Dearest Gray All the Way,
Congratulations on having a water-conservation strategy. All praise to those with a plan, and all praise to gray-water recycling.
Gray water, other dear readers, is all the wastewater from your home excepting the toilet wastewater. The sink, shower, tub, dishwasher, and clothes washer are all gray-water sources. With a little filtering, this precious resource can be used on the landscape and returned to the water cycle without entering the public sewer first. I am not going to discuss bringing it back into the home today; that’s a whole other bucket of worms.
Photo: Justin Ficklin.
Gray-water “contaminants” range from food waste to soap residue to dead skin. These are mainly great nutrients for plants, especially when filtered through mulch, but you will need to filter or eliminate the non-great ones. Soap and detergent ingredients to avoid are sodium, chlorine, and boron (which is, alas, a major ingredient in the handy cleanser Borax). These are either immediately harmful to plants or will become so over time, as they accumulate in the soil. Hence, you’ll need to avoid cleaning products that contain them, or install a diverter valve in your system so that when you use any of these harmful products, the water will run into the sewer system, not into your yard.
Gray-water systems basically involve adjusting your plumbing so that water travels through a filtration system and into your yard or a holding tank, instead of into the sewer pipe. The more drain contaminants, the more filtering you need, in the form of screens, plants, rocks, mulch, and the like. Every source I’ve read recommends starting a gray-water project with the easiest drains — the bathroom sink and tub, with their skin, hair, and soap flotsam — then moving on to the more contaminated drain of the clothes washer (lint!), and finally to the kitchen-sink water, which will be filled with grease.
Gotta pass the buck on regulations. These vary across the country and around the world, so to get specifics, please contact your health and building-code authorities.
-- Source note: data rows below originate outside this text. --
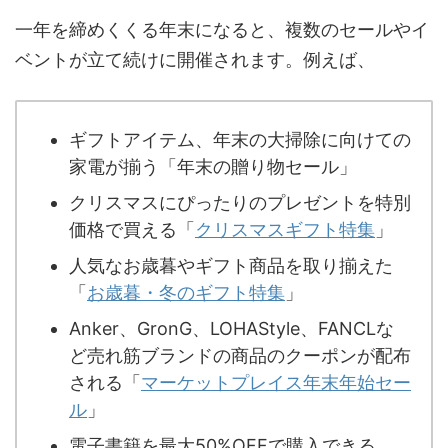
一年を締めくくる年末になると、複数のセールやイ
ベントが立て続けに開催されます。例えば、
ギフトアイテム、年末の大掃除に向けての
家電が揃う「年末の贈り物セール」
クリスマスにぴったりのプレゼントを特別
価格で買える「
クリスマスギフト特集
」
人気なお歳暮やギフト商品を取り揃えた
「
お歳暮・冬のギフト特集
」
Anker、GronG、LOHAStyle、FANCLな
ど売れ筋ブランドの商品のクーポンが配布
される「
マーケットプレイス年末年始セー
ル
」
電子書籍を最大50%OFFで購入できる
However, there are ways to collect gray water that don’t alter a building’s plumbing or involve the building code. Hauling buckets of water from the tub or clothes-washer drainage sink or hooking up a hose and siphon to your cooled-down bathwater are legitimate methods, and quite handy for renters. Your plan to divert the washer water could be a bit more complicated, but if it currently drains into a sink you won’t need to divert the house’s sewage drain pipe.
I’ll go into specific systems in the future, because I heart gray water right now, but the widely accepted resource is Create an Oasis with Greywater, by Art Ludwig. The corresponding website is extensive, too. Happy plumbing.